* _RECORDS SUPPLIED_:
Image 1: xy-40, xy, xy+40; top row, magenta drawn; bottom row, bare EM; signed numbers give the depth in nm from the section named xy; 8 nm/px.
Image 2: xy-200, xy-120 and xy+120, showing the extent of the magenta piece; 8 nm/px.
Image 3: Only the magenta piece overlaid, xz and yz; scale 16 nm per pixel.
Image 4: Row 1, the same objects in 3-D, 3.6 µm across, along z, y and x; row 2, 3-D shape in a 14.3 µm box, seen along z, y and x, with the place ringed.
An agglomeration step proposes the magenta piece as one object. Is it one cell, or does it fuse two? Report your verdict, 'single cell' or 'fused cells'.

==

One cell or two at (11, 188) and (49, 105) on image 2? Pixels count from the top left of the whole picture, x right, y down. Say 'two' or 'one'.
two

* * *

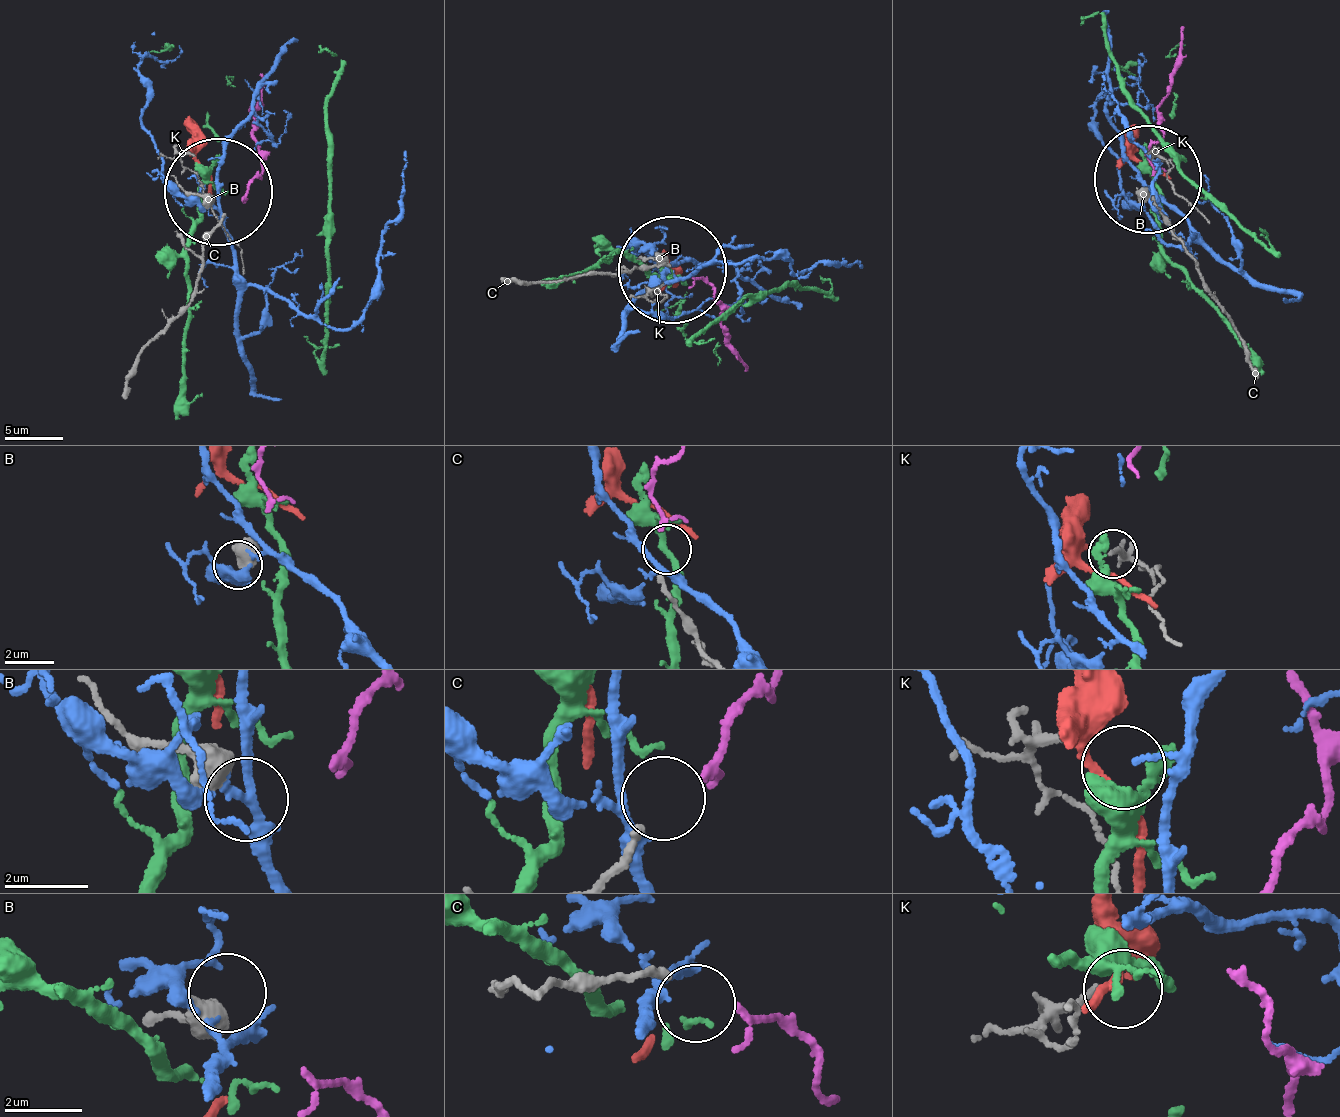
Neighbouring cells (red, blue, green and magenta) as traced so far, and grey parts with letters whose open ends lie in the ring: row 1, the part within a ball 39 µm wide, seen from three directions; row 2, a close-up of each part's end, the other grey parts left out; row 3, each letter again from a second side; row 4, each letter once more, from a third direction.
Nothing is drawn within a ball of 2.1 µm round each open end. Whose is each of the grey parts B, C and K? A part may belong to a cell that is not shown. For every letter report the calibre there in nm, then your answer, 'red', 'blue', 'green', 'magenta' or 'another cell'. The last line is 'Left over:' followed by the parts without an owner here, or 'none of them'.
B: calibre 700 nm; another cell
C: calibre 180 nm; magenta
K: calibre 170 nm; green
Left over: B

* _ACTIVITY_: Find the number of lines in the records that include the word "piece". Write only that number.

* _RESPONSE TO THIS TASK_: 3